“Rapito” raccontato da Marco Bellocchio

Lo scorso 6 luglio, presso il CineVillage di Monteverde in Largo Ravizza, è andato in scena l’ultimo film di Marco Bellocchio, Rapito. Nonostante l’organizzazione non sia stata propriamente delle migliori (si entra dal bar facendo slalom tra i camerieri, interessante se fosse uno speak easy), la rassegna del cinema all’aperto di CineVillage è interessantissima. Tanti ospiti, sia a Monteverde che a Piazza Vittorio, introducono i loro film mediati da un esperto del settore od altri membri dello spettacolo.

Le arene all’aperto dimostrano anche quest’anno che il settore in sé non è in crisi, e non lo è neanche il concetto di cinema come luogo di ritrovo dove vedere i film. Orde di persone che si accalcano, rimangono in piedi, per vedere il film di Bellocchio (un film tutt’altro che semplice e modaiolo da vedere) raccontano di uno strumento a pagamento, seppur simbolico di 3 euro, che funziona. Brulicano in tutta Roma – che da questo stretto punto di vista rimane fertilissima di persone che vogliono vedere film, e bei film – arene all’aperto, vuoi anche l’esplosione mediatica del cinema america e la sua rassegna Il Cinema in Piazza.

In questo l’ospite è fondamentale. Aneddoti, spiegazioni, idee. Molti autori hanno aderito alla causa (vuoi anche per lecito interesse personale) dei cinema all’aperto. Bellocchio si è aperto con il pubblico raccontando la genesi del film e varie, interessanti storie che riguardano la nascita dell’idea.

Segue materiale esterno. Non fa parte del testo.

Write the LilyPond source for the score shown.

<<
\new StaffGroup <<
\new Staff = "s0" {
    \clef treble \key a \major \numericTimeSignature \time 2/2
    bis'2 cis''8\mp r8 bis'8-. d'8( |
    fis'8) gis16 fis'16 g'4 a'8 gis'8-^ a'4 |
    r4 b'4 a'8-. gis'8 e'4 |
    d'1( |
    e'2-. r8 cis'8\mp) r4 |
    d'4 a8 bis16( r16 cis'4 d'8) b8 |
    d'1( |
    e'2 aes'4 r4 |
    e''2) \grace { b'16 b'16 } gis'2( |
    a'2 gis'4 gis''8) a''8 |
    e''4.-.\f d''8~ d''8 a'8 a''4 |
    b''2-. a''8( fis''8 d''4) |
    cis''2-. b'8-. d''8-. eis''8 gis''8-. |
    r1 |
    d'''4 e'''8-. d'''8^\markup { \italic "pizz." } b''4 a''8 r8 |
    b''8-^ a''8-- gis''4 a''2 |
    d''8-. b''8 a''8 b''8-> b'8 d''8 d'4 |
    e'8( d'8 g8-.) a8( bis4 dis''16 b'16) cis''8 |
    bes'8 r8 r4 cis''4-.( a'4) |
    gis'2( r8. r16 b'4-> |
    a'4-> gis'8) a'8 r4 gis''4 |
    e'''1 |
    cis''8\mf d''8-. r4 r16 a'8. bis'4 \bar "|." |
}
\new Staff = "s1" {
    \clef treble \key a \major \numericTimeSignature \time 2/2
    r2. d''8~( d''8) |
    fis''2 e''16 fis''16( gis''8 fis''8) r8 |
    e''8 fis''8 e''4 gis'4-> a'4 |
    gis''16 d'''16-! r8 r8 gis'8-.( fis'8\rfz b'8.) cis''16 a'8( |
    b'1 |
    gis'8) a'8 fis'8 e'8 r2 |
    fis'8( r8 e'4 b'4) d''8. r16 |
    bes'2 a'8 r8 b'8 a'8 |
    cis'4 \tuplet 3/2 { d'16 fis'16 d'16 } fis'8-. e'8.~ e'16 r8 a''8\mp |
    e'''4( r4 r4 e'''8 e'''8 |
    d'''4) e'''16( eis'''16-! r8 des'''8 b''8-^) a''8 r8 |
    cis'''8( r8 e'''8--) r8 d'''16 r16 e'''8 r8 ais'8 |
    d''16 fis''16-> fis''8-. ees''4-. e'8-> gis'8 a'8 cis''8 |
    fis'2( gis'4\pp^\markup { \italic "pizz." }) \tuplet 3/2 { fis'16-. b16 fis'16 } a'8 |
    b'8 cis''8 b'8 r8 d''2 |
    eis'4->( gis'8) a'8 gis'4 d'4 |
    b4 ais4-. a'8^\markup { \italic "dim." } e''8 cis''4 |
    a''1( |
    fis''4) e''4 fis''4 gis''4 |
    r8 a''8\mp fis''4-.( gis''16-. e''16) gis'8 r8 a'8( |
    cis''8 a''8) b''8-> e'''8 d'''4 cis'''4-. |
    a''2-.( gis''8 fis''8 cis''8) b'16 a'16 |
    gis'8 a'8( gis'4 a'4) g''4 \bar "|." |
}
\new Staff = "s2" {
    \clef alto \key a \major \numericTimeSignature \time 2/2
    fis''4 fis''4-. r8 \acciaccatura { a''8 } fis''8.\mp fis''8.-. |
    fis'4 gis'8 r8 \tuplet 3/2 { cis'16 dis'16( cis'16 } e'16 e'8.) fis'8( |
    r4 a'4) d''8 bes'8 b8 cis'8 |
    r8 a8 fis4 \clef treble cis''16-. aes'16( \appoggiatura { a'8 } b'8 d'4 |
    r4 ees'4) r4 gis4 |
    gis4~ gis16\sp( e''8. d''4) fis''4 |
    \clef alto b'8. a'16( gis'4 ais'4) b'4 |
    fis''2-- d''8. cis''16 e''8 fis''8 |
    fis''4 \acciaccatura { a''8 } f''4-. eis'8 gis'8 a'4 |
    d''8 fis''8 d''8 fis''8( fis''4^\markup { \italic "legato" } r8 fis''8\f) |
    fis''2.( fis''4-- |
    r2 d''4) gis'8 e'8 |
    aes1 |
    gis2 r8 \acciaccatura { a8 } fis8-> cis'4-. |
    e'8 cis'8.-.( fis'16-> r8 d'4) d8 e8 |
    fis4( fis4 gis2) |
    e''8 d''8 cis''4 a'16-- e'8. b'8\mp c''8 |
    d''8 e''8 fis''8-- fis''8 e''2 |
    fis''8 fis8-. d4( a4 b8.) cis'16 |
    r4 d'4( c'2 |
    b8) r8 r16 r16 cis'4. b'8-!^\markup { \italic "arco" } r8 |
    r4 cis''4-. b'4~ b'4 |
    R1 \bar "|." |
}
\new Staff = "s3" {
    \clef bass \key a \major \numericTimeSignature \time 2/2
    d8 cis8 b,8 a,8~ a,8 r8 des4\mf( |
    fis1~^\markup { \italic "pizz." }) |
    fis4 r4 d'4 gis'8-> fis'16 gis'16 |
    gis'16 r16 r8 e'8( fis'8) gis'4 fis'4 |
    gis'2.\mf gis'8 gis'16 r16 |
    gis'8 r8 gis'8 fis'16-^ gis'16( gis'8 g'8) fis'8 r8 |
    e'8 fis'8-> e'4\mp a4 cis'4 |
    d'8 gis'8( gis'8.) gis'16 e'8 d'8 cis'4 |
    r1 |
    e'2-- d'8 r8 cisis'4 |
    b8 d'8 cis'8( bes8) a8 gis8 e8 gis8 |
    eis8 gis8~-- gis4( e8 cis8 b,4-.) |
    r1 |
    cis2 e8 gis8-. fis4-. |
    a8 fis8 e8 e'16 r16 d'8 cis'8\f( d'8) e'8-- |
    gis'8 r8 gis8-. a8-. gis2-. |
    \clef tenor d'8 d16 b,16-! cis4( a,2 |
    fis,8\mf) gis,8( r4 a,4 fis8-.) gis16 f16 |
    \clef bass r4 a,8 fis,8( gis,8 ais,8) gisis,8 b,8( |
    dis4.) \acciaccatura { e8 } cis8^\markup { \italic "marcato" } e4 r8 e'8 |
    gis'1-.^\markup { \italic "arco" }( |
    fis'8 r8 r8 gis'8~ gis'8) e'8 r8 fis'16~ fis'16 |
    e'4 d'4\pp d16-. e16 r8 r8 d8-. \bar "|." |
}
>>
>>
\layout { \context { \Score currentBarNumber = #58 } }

Non tutti sanno che prima di Bellocchio si sono interessati alla storia registi del calibro di Steven Spielberg, Julian Schnabel e Pupi Avati. Il soggetto è oggettivamente attraente, da romanzo ottocentesco.

Bellocchio ha raccontato di essersi concentrato molto sulla tensione melodrammatica della musica, che emerge al massimo in quelle scene frutto della sua fantasia, all’interno di un film tendenzialmente realistico. La scena che ha più colpito è certamente la discesa dalla croce di un Cristo rassegnato che se ne va, proprio come nell’ucronia che ha portato Bellocchio a far evadere Aldo Moro dal covo in Buongiorno, Notte (2003)

E’ un dramma religioso attraverso gli occhi di un bambino che si trova bene nel suo nuovo ambiente religioso, a dispetto del suo fattuale rapimento. Il tema del rapimento è molto caro a Bellocchio, così come è gli sta a cuore il tema del racconto della verità. Su questo è uno storico. Mostra come la manipolazione della storia sta alla base del plagio delle menti. Ad Edgardo è stata impartita un’educazione cristiana rigorosa, e lui cresce così nonostante ebreo. Ora è fortemente cattolico e anche sul letto di morte della madre, lui prova a battezzarla per salvarla. Lui che era stato battezzato clandestinamente e sottratto alla famiglia, è ora il suo stesso carnefice. Prima plagiato poi plagiatore.

Questo dualismo interiore è anche un elemento che, in una delle scene più forti, sembra essere uscito da Fight Club. E’ un Edgardo vs Edgardo nella scena del corteo funebre del Papa, in cui la folla manzoniana cerca di gettare il feretro nel Tevere.

Una postilla interessante riguarda la madre di Edgardo che non accetta ovviamente la privazione del figlio, ma non accetta nemmeno che stia bene nel nuovo contesto.

La storia non è solo sfondo. Edgardo, il bambino ebreo rapito, diventa un simbolo. Il Papa si impunta nella follia e Edgardo è l’ultimo baluardo di una perdita del potere temporale del Papa alla soglia dell’Unità d’Italia. Il caso Edgardo Mortara è uno degli ultimi scandali di rapimento che ha coinvolto direttamente la Chiesa. Bisognerà aspettare Emanuela Orlandi per un evento di cotanta portata.

Nel geniale film di Bellocchio c’è anche spazio per molta comicità, specie con quel bambino romanissimo, fedele amico del piccolo Edgardo.

Nonostante sembri medioevo infatti, è un periodo relativamente vicino, se si pensa soprattutto che Edgardo muore nel 1940. Mio nonno aveva vent’anni.